Todd Trout had been experimenting with a new approach to teaching AP Chemistry but he wasn’t quite sure whether his students liked it more than the old way, or even liked it at all. So he took advantage of Country Day’s Country Day-ness and opted for the direct approach: he asked them.
“That’s one of the nice things about the school and these students,” Trout said. “You can ask for and receive genuine feedback and learn from that.” What he learned was that his “flipped classroom” take on one of the toughest courses in Upper School was an unqualified, unequivocal hit.
This method inverts the traditional lecture model by having students watch video podcasts covering the foundations of new material at home, and devoting class time to working on more advanced applications of those ideas that might previously have been assigned as homework.

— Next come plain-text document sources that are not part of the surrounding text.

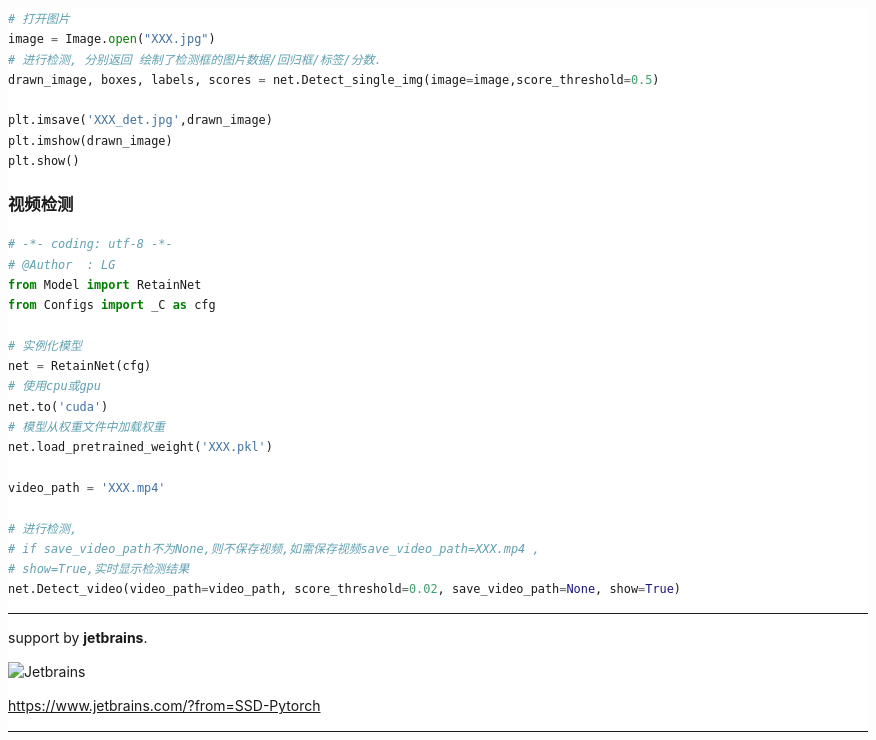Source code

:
 ```python 
# 打开图片
image = Image.open("XXX.jpg")
# 进行检测, 分别返回 绘制了检测框的图片数据/回归框/标签/分数.
drawn_image, boxes, labels, scores = net.Detect_single_img(image=image,score_threshold=0.5)

plt.imsave('XXX_det.jpg',drawn_image)
plt.imshow(drawn_image)
plt.show()

```

### 视频检测

```python
# -*- coding: utf-8 -*-
# @Author  : LG
from Model import RetainNet
from Configs import _C as cfg

# 实例化模型
net = RetainNet(cfg)
# 使用cpu或gpu
net.to('cuda')
# 模型从权重文件中加载权重
net.load_pretrained_weight('XXX.pkl')

video_path = 'XXX.mp4'

# 进行检测,
# if save_video_path不为None,则不保存视频,如需保存视频save_video_path=XXX.mp4 ,
# show=True,实时显示检测结果
net.Detect_video(video_path=video_path, score_threshold=0.02, save_video_path=None, show=True)

```

---

support by **jetbrains**.

<img width='300' alt='Jetbrains' src='https://github.com/yatengLG/SSD-Pytorch/blob/master/Images/jetbrains-variant-3.png'>

https://www.jetbrains.com/?from=SSD-Pytorch

---
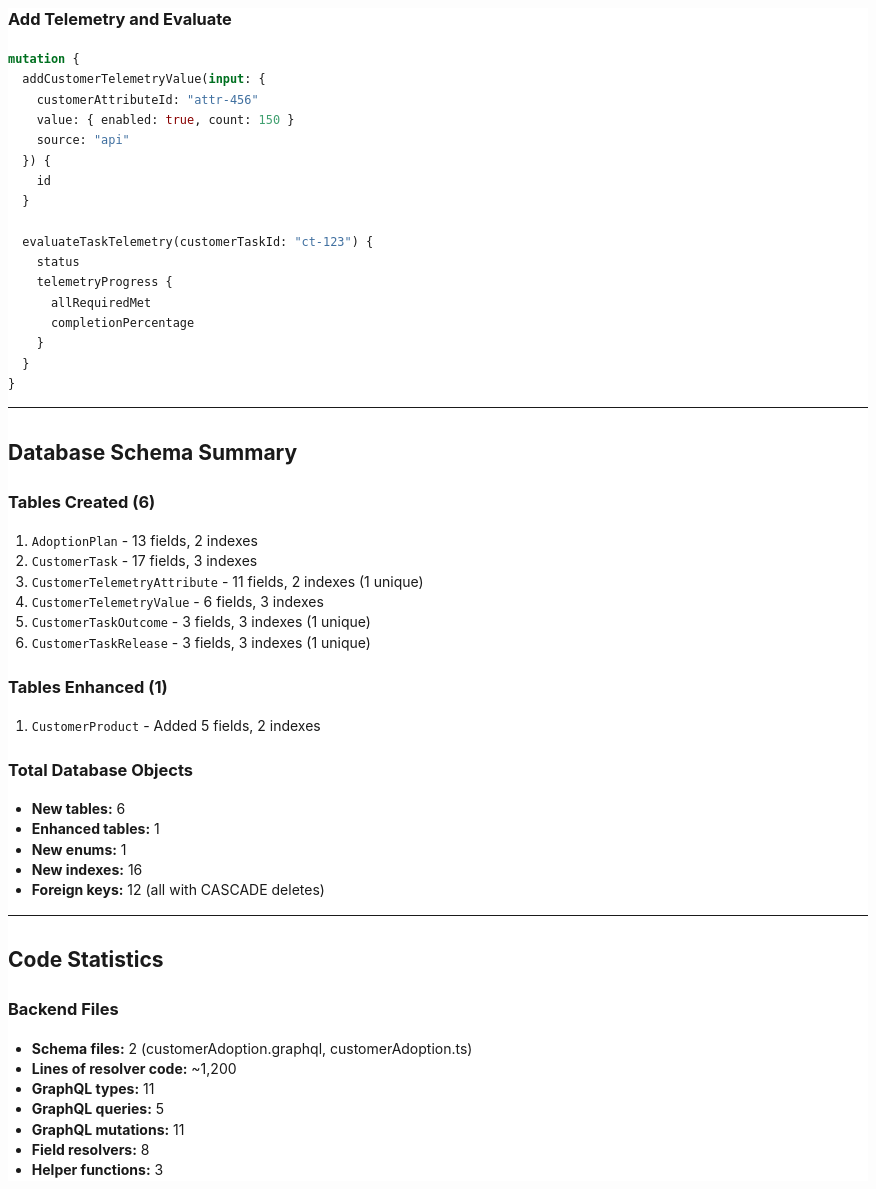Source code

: ### Add Telemetry and Evaluate
```graphql
mutation {
  addCustomerTelemetryValue(input: {
    customerAttributeId: "attr-456"
    value: { enabled: true, count: 150 }
    source: "api"
  }) {
    id
  }
  
  evaluateTaskTelemetry(customerTaskId: "ct-123") {
    status
    telemetryProgress {
      allRequiredMet
      completionPercentage
    }
  }
}
```

---

## Database Schema Summary

### Tables Created (6)
1. `AdoptionPlan` - 13 fields, 2 indexes
2. `CustomerTask` - 17 fields, 3 indexes
3. `CustomerTelemetryAttribute` - 11 fields, 2 indexes (1 unique)
4. `CustomerTelemetryValue` - 6 fields, 3 indexes
5. `CustomerTaskOutcome` - 3 fields, 3 indexes (1 unique)
6. `CustomerTaskRelease` - 3 fields, 3 indexes (1 unique)

### Tables Enhanced (1)
1. `CustomerProduct` - Added 5 fields, 2 indexes

### Total Database Objects
- **New tables:** 6
- **Enhanced tables:** 1
- **New enums:** 1
- **New indexes:** 16
- **Foreign keys:** 12 (all with CASCADE deletes)

---

## Code Statistics

### Backend Files
- **Schema files:** 2 (customerAdoption.graphql, customerAdoption.ts)
- **Lines of resolver code:** ~1,200
- **GraphQL types:** 11
- **GraphQL queries:** 5
- **GraphQL mutations:** 11
- **Field resolvers:** 8
- **Helper functions:** 3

“I appreciate that we do more of the lecture outside of class so that we can cover the more difficult material in class. This way we learn how to do the simple examples on our own, and the more complex problems we can work on with Doc T. instead of learning the easy stuff with the teacher there and struggling through the hard stuff on our own,” wrote one student. To ensure candor, all responses were anonymous.
“If Doc T. goes over what is being gone over in the podcast, I stay focused purely for the reason that he might bring up a new method that [the podcasts] did not go over,” wrote a classmate, while another student offered simply, “I like the podcasts. Keep the podcasts.”

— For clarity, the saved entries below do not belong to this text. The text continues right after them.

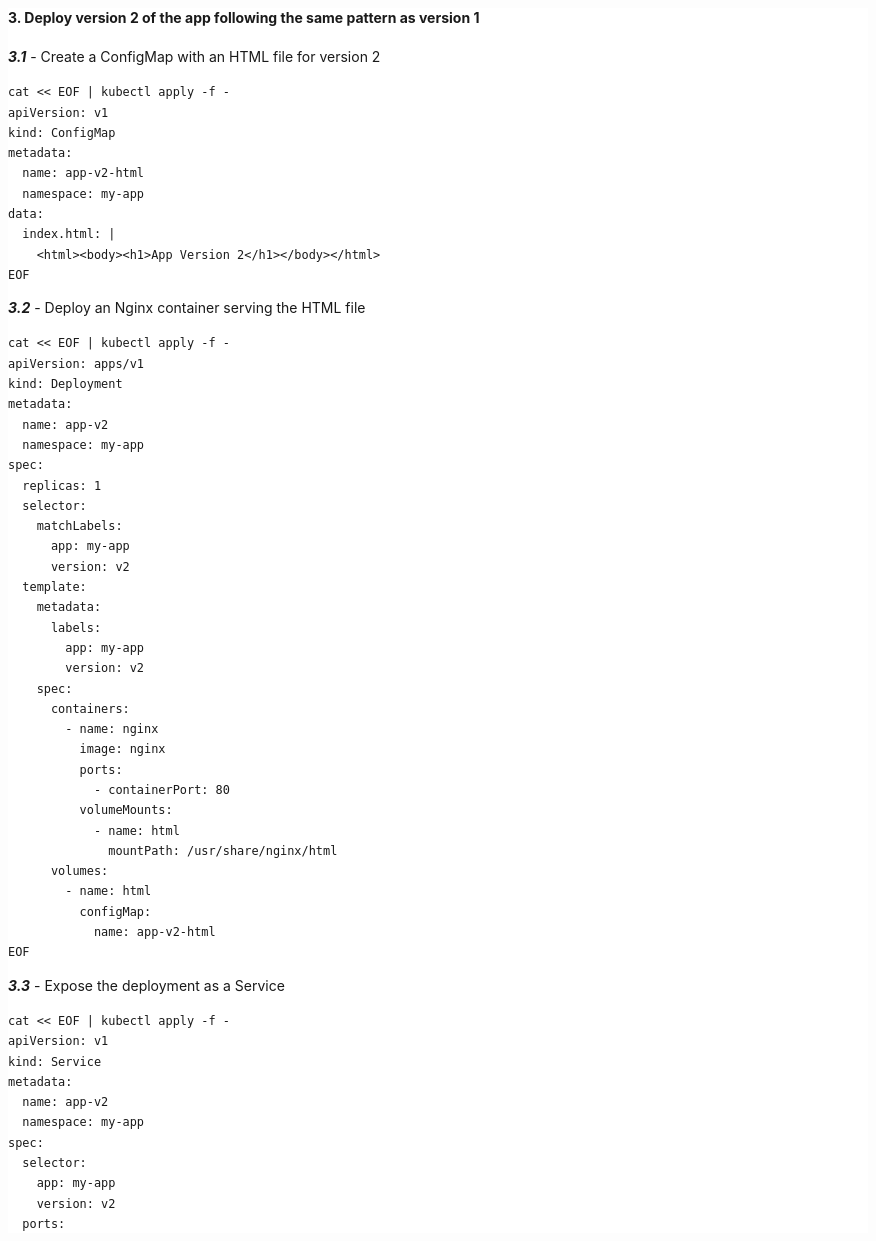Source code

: #### 3. Deploy version 2 of the app following the same pattern as version 1

***3.1*** - Create a ConfigMap with an HTML file for version 2
  ```
  cat << EOF | kubectl apply -f -
  apiVersion: v1
  kind: ConfigMap
  metadata:
    name: app-v2-html
    namespace: my-app
  data:
    index.html: |
      <html><body><h1>App Version 2</h1></body></html>
  EOF
  ```

***3.2*** - Deploy an Nginx container serving the HTML file
  ```
  cat << EOF | kubectl apply -f -
  apiVersion: apps/v1
  kind: Deployment
  metadata:
    name: app-v2
    namespace: my-app
  spec:
    replicas: 1
    selector:
      matchLabels:
        app: my-app
        version: v2
    template:
      metadata:
        labels:
          app: my-app
          version: v2
      spec:
        containers:
          - name: nginx
            image: nginx
            ports:
              - containerPort: 80
            volumeMounts:
              - name: html
                mountPath: /usr/share/nginx/html
        volumes:
          - name: html
            configMap:
              name: app-v2-html
  EOF
  ```

***3.3*** - Expose the deployment as a Service
  ```
  cat << EOF | kubectl apply -f -
  apiVersion: v1
  kind: Service
  metadata:
    name: app-v2
    namespace: my-app
  spec:
    selector:
      app: my-app
      version: v2
    ports:
  ```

Each video runs about 30 minutes and Trout initially had his doubts that kids would want to spend half an hour sitting and watching another teacher every night. Apparently that’s exactly what they wanted.
“They seem to appreciate having a second voice, and being able to stop the video to take notes, and back it up if they want to hear a certain part again,” Trout said.

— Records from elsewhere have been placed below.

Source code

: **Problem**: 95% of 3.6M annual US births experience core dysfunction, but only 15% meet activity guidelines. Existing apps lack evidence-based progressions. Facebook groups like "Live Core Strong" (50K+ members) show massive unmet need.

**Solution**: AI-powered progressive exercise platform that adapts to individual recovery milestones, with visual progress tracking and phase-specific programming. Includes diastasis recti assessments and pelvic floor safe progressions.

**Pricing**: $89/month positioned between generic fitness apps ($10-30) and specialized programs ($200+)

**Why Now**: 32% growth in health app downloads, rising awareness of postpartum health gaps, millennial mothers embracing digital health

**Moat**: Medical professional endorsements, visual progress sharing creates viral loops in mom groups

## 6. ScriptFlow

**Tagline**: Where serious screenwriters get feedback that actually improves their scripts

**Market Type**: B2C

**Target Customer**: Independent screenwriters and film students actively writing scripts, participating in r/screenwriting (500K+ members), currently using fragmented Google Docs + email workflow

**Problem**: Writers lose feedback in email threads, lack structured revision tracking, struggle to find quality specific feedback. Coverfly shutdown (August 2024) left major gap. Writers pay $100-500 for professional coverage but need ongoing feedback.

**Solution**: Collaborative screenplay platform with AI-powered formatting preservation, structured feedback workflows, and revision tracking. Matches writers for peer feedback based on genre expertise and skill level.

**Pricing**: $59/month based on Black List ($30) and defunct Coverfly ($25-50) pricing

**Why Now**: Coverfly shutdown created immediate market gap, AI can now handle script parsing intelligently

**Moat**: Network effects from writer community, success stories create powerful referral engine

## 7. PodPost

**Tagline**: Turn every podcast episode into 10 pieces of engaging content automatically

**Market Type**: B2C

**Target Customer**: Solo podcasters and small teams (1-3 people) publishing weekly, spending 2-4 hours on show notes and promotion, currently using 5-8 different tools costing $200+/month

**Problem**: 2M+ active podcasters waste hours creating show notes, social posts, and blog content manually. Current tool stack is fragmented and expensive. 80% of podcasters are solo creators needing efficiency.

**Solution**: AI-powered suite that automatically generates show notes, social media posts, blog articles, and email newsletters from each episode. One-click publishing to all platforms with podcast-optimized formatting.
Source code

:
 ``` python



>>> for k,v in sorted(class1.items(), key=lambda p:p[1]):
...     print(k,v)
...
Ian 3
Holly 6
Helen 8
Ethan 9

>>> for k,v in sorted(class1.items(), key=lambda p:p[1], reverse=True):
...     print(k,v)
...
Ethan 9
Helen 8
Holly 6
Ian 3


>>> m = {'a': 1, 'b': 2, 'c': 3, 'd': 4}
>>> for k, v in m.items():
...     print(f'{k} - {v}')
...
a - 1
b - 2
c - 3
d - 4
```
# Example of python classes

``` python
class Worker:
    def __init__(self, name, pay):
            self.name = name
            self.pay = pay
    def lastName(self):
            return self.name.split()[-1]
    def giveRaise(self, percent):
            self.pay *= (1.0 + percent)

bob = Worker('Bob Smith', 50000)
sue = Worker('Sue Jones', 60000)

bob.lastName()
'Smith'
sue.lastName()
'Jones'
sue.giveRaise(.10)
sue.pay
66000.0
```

This is his second year employing this method, and he got the idea while attending professional development conferences where peers from around the country reported similar success stories.
Despite its novelties, the “flipped classroom” doesn’t actually stray too far from the traditional, lecture-based model that’s about as old as chalk itself. “What we’re doing is still teacher-centered,” Trout said, “but this makes it more convenient while opening up some new avenues.”
What Trout would really like to do is incorporate the flipped classroom with the POGIL method. POGIL, which stands for “Process Oriented Guided Inquiry Learning,” emphasizes learning through hands-on experience, and encourages students to make connections through actively doing rather than passively listening.
Trout’s wife, Lower School Science Coordinator Laura Trout, is editor-in-chief of the High School POGIL Initiative. She and her colleagues have already written POGIL books for biology, chemistry and AP bio. AP chemistry is next on the list and might be completed as soon as this summer.
Todd Trout suspects it would be an even bigger hit than the flipped classroom. “Younger students are wired to learn differently,” he said. “They gravitate toward video and class collaboration.
“These results speak for themselves,” he continued, “but I think incorporating the POGIL activities would make a unique experience and the students would love it.”